Stephen Dean Bogener, Ph.D.
Assistant Professor Office: Old Main, Room 405C
Professional Profile Dr. Bogener joined the Sybil B. Harrington College of Fine Arts and Humanities in fall, 2008. He received a B.A. in political science from Texas A&I University in 1982, a M.A. in history from Sul Ross State University in 1987 and a Ph.D. in history from Texas Tech University in 1997.
Teaching and Related Service With a strong background in teaching over several years at the secondary, community college and four-year university levels, Bogener has worked with non-traditional students and small classes as well as with 250-student “monster” classes with students from a variety of diverse backgrounds.
Bogener’s published research focuses on water, irrigation, and violence in the American Southwest borderlands. For several years, he worked in an environment totally imbued with a sense of history.
As archivist and coordinator of Outreach for the Southwest Collection at Texas Tech University, Bogener was fortunate to have the opportunity to work with rare documents, oral histories, photographs and a wealth of other unique historical materials.
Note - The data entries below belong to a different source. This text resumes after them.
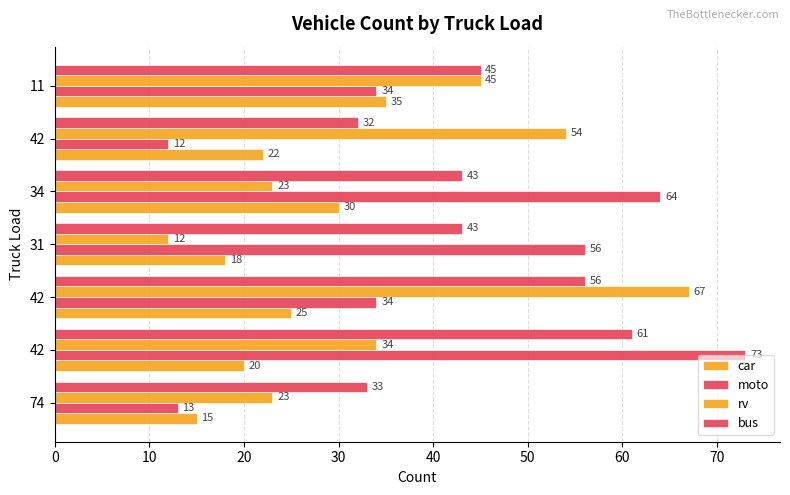

How many values in the bus series are below 43?

2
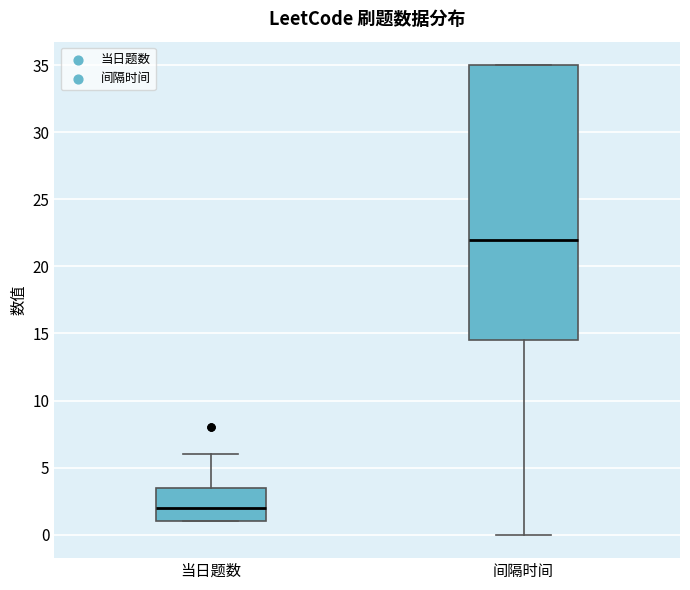

Comparing the boxes themselves (not the whiskers), which one is the tallest?

间隔时间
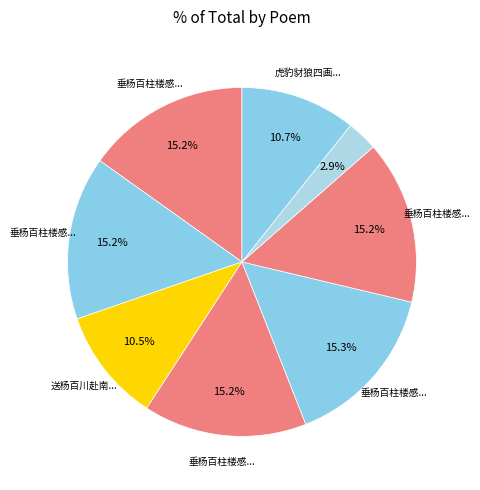

To the nearest percent, what is the difference between the largest and smallest slice percentages?

12%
With a keen sense of history from the ground up, Bogener stresses to students the makings of history and experience beyond the textbook.
Research and Creative Activity The author of several articles and two books, Ditches Across the Desert (2003) and Lubbock: Gem of the South Plains (2003), Bogener’s current research interests deal with cultural and environmental issues of West Texas and the Llano Estacado. His most recent article is “Land, Manipulation and Speculation in New Mexico’s Pecos Valley,” (Great Plains Quarterly, summer, 2008).
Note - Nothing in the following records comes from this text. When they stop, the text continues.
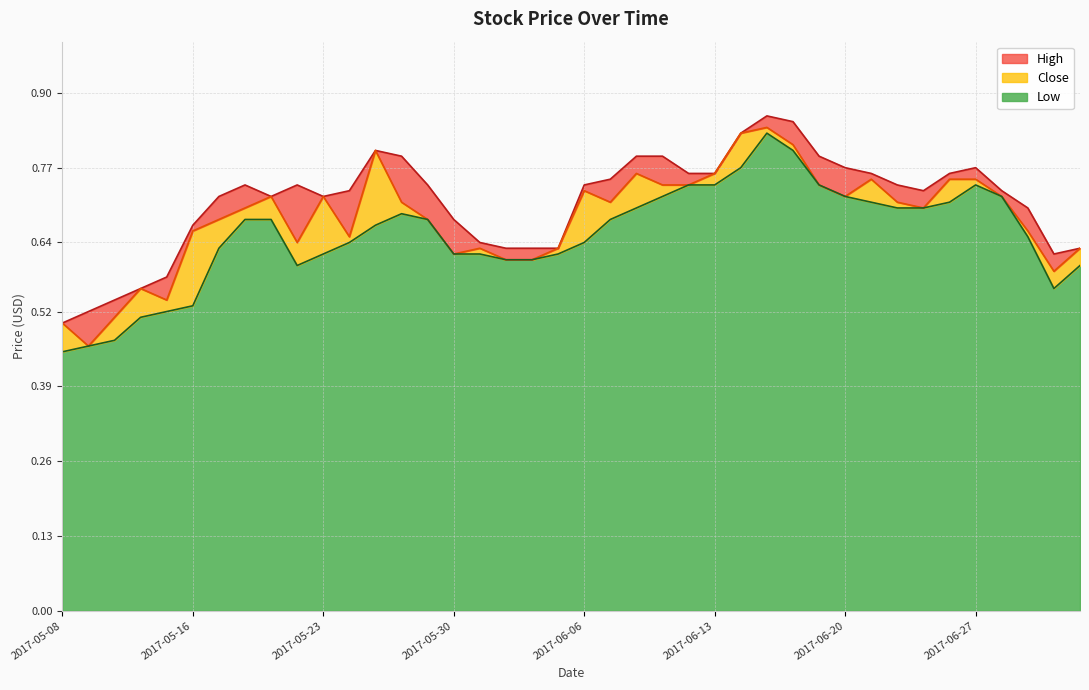

List the series in order of their overall mean, highest first.

High, Close, Low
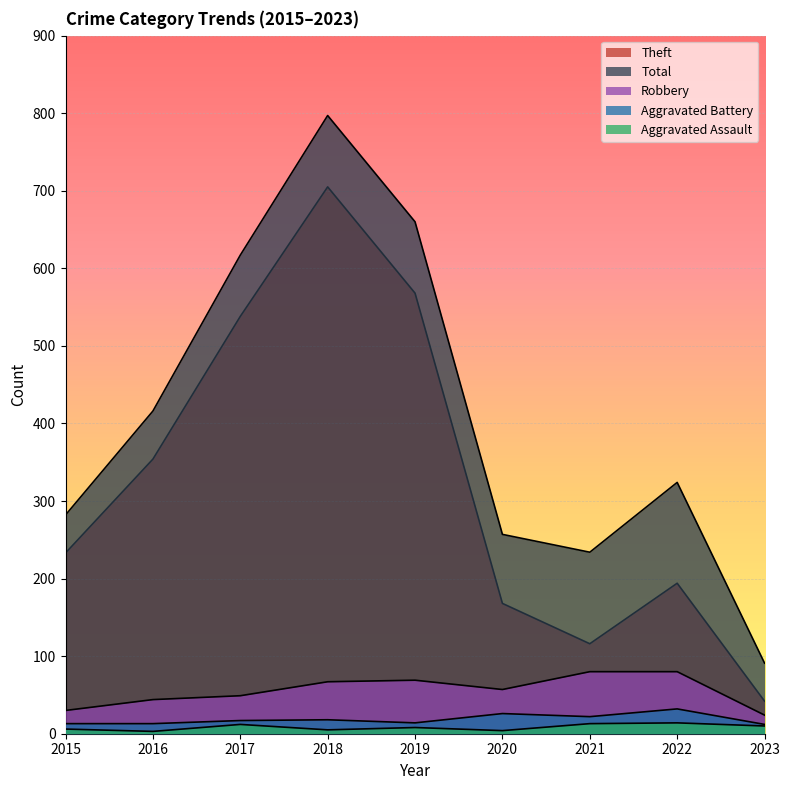

At 2016, list the series in order from smallest to largest.

Aggravated Assault, Aggravated Battery, Robbery, Theft, Total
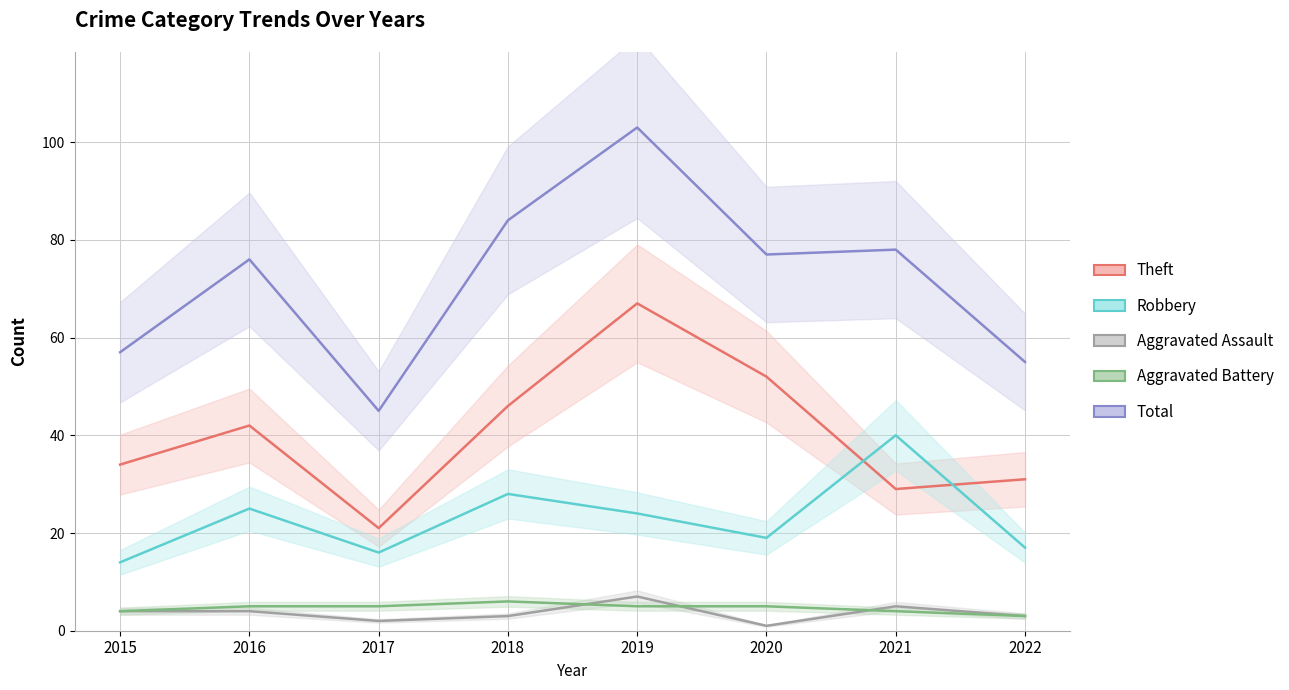

Is it true that Robbery equals 48 at 2018?

False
An inveterate traveler of the American West, Bogener, who lives along Palo Duro Canyon, enjoys hiking, photography, disc golf, motorcycling and working outdoors. Most recently a professor of history at Bemidji State University in the North Woods of Minnesota where he taught courses on the environment, American West, and Public History, Bogener has returned to the wide open spaces of West Texas where he looks forward to working with students and faculty.